On the basis of these echocardiographic findings, one can also derive estimates of prognosis, functional disability and level of LV end-diastolic pressure in patients with diastolic dysfunction. Left ventricular filling dynamics manifesting impaired relaxation have been found to evolve into restrictive patterns as the disease progresses. Several studies have now demonstrated that filling dynamics consistent with restrictive physiology convey a significant mortality risk in patients with congestive heart failure of any etiologygreater, in fact, than even ejection fraction (12). Echocardiographic measurements provide a means to follow the progression of disease and may even form the basis for therapeutic decisions. For example, it is likely that preservation of diastolic filling time and atrial contraction by heart rate control would be of much greater importance in patients in whom LV filling occurs predominantly in late diastole with atrial contraction than in those with restrictive physiology.
For years, the clinical diagnosis of diastolic dysfunction has consisted of finding normal systolic performance in patients with signs and symptoms of cardiac disease. In fact, completely accurate techniques to measure diastolic function are still lacking, even using invasive methods.
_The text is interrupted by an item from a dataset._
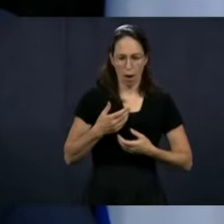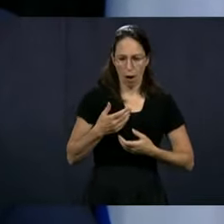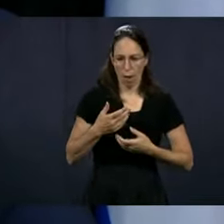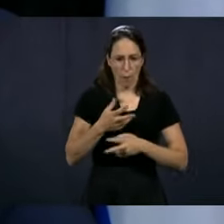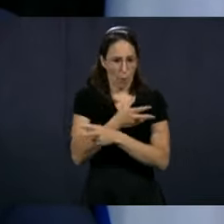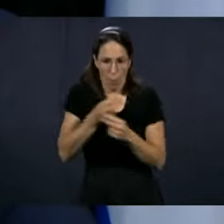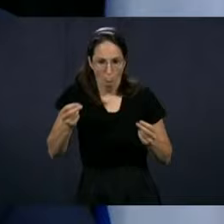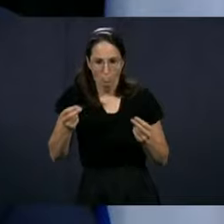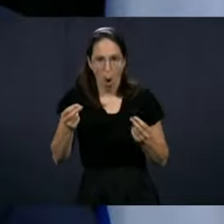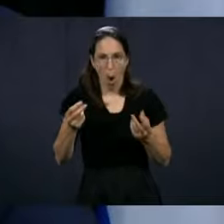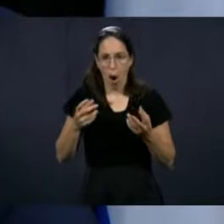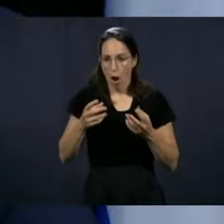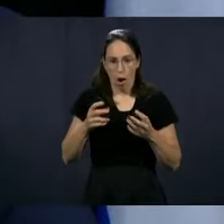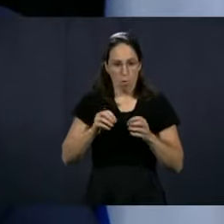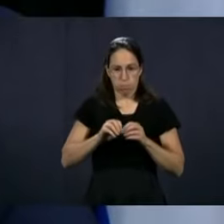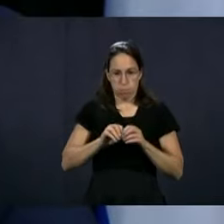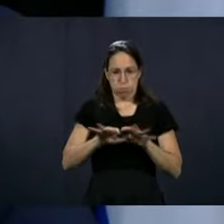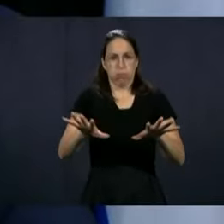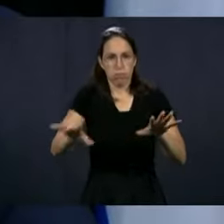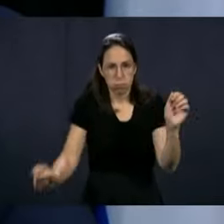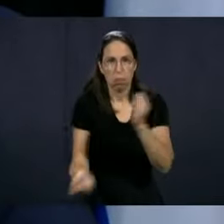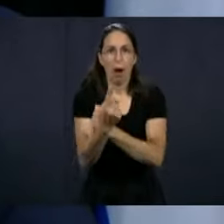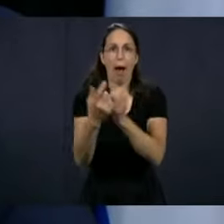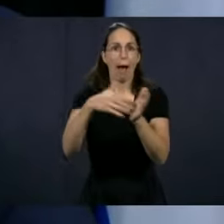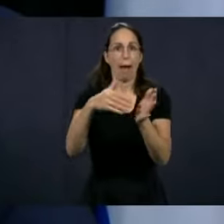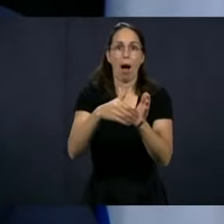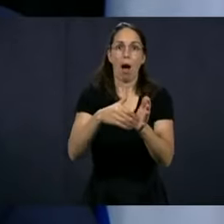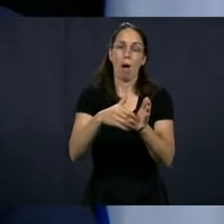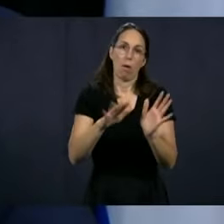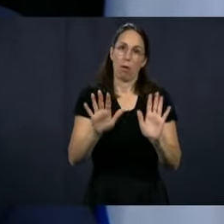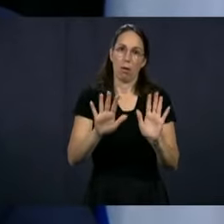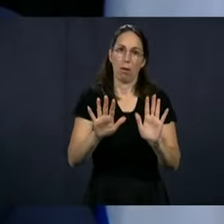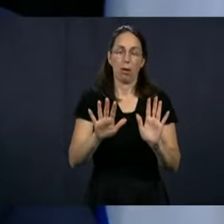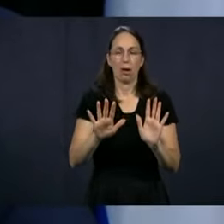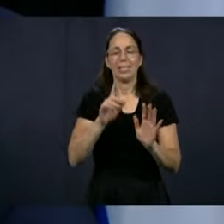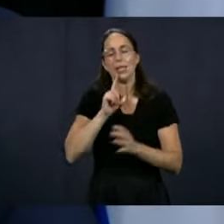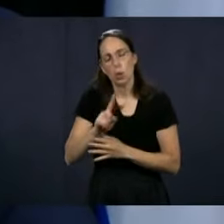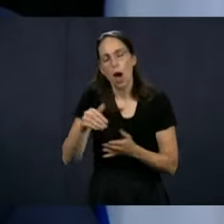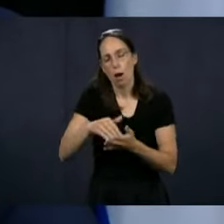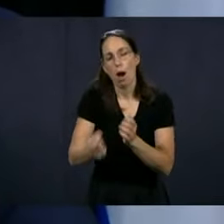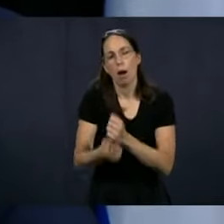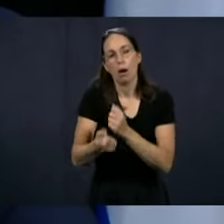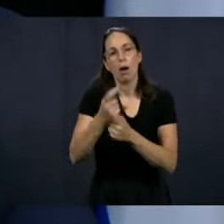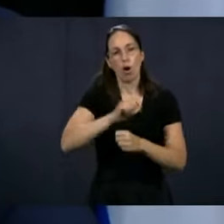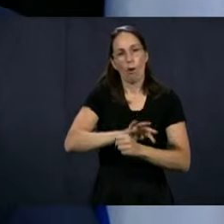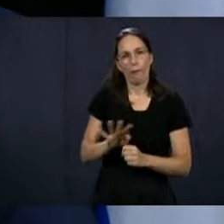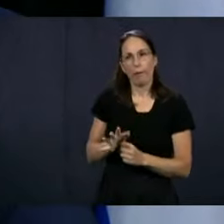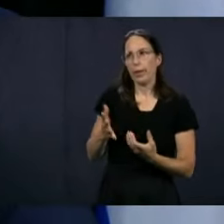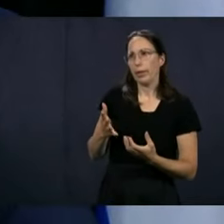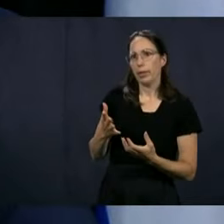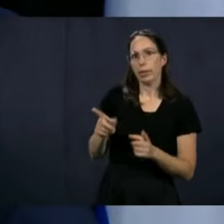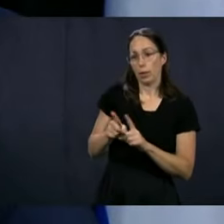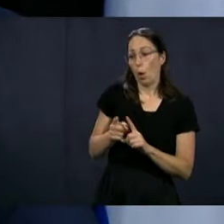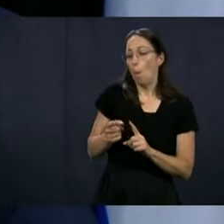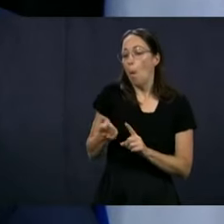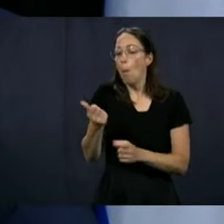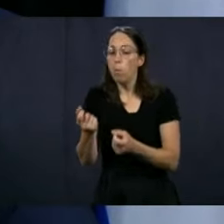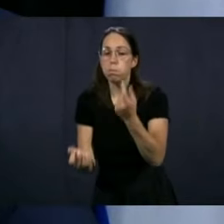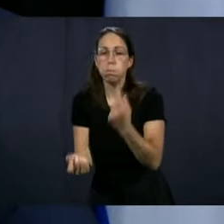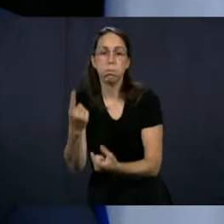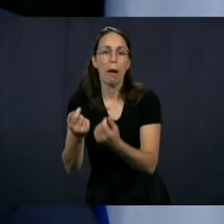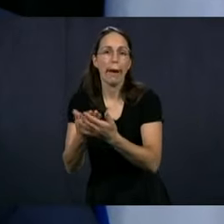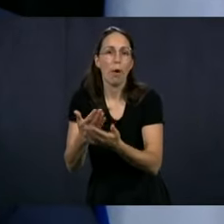would allow us to avoid great epidemics. But as I was saying, it's clear that there will be cases such as there were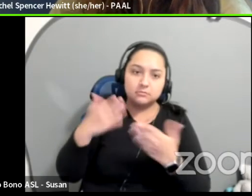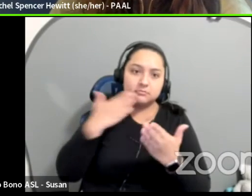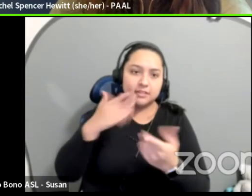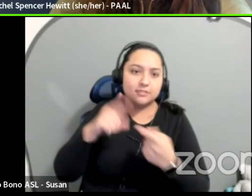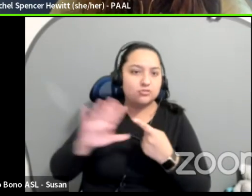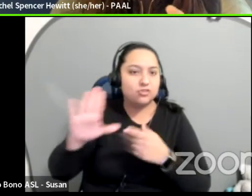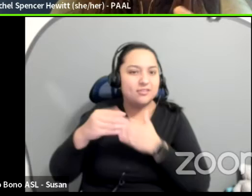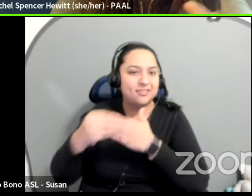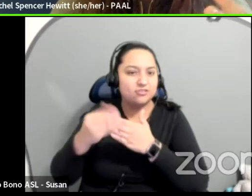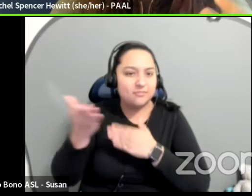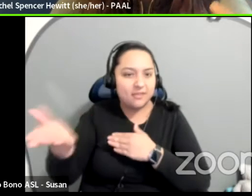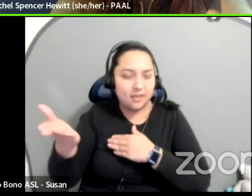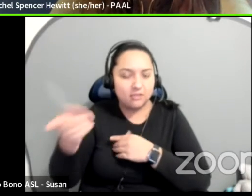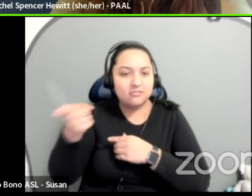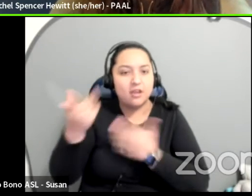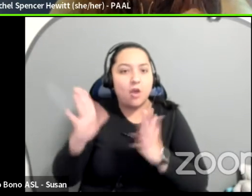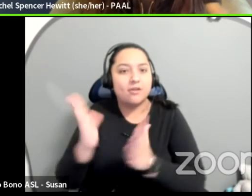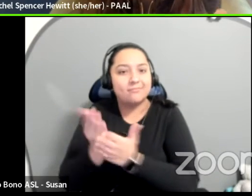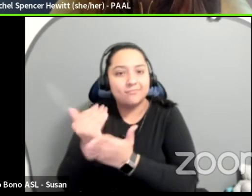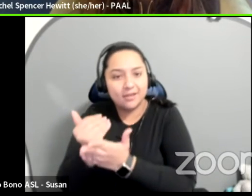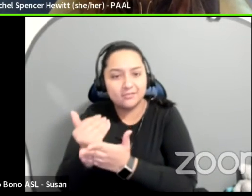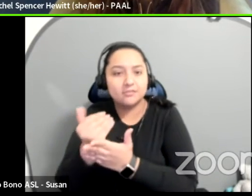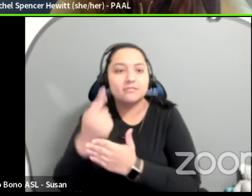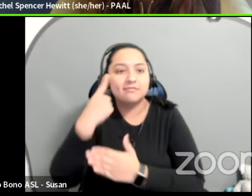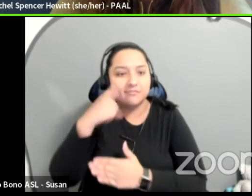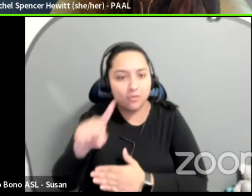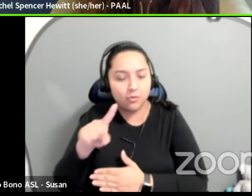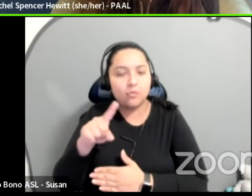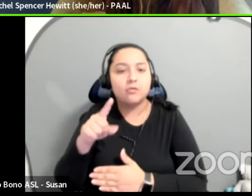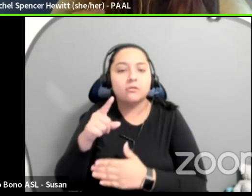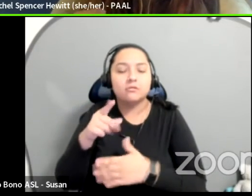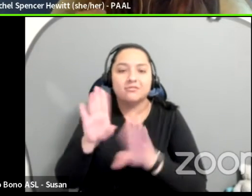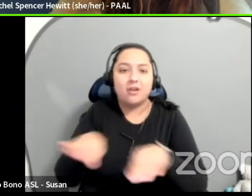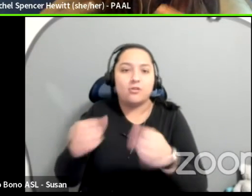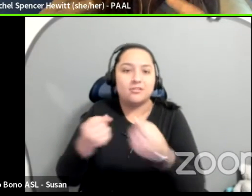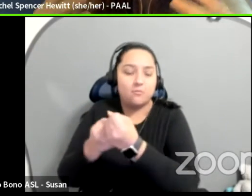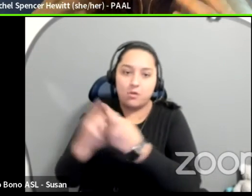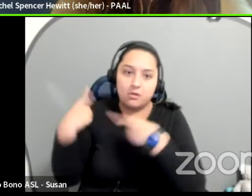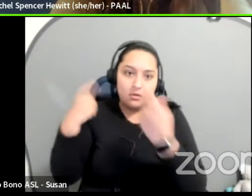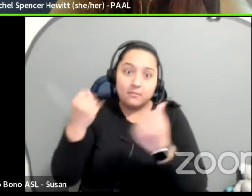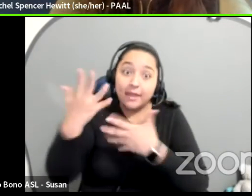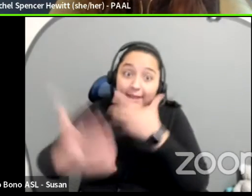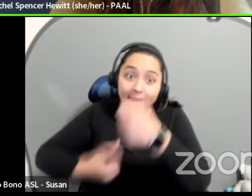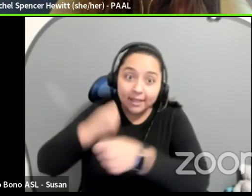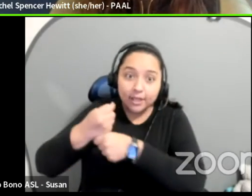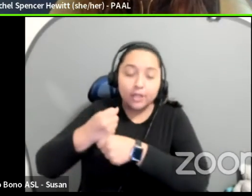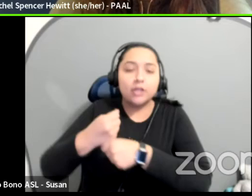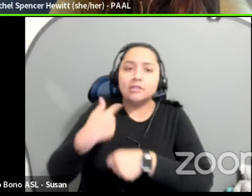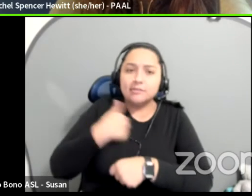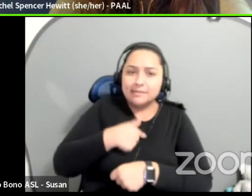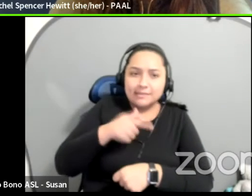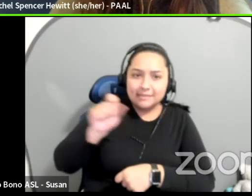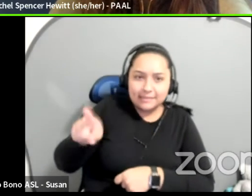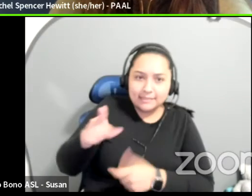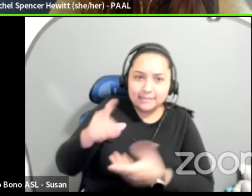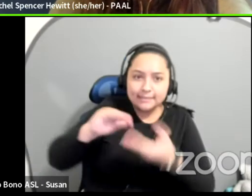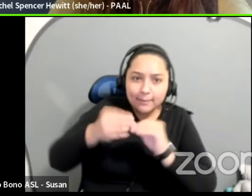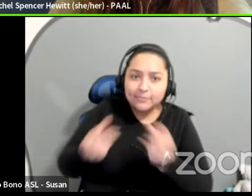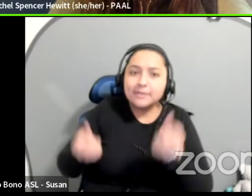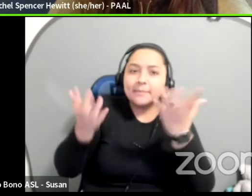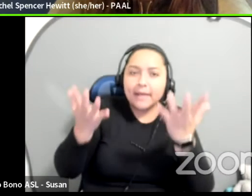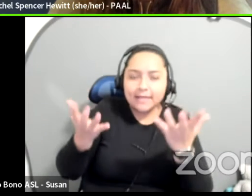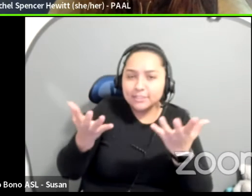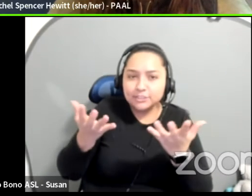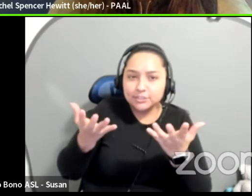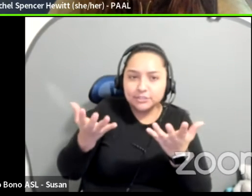had been budgeting for radical childcare support for decades. And we were like, we need numbers in terms of, you know, how much is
By carefully relating the time course of transmitral filling dynamics that are derived from echocardiography to intracardiac pressures and flow, Appleton et al. (2) laid the foundation for applying noninvasive measurements to the evaluation of diastolic function. With the additional data provided by pulmonary vein, color M-mode and spectral Doppler tissue recordings, echocardiography now provides a clinically useful technique for assessing diastolic abnormalities. The diagnosis of diastolic dysfunction can therefore now be based not only on exclusion of systolic abnormalities, but also on positive evidence of disordered diastolic properties. The pendulum has now swung back to the recognition that, despite its significant limitations, echocardiography can make valuable contributions to the evaluation of diastolic function. It is instructive to note that the assessment of diastolic function by echocardiography provides a quintessential example of the importance of understanding the basic mechanisms underlying the generation of noninvasive data. By defining the pressure and flow determinants of transmitral LV filling dynamics, Appleton et al. (2) paved the way for the clinical application of echocardiography to the assessment of diastolic dysfunction and to the present-day field of diastology.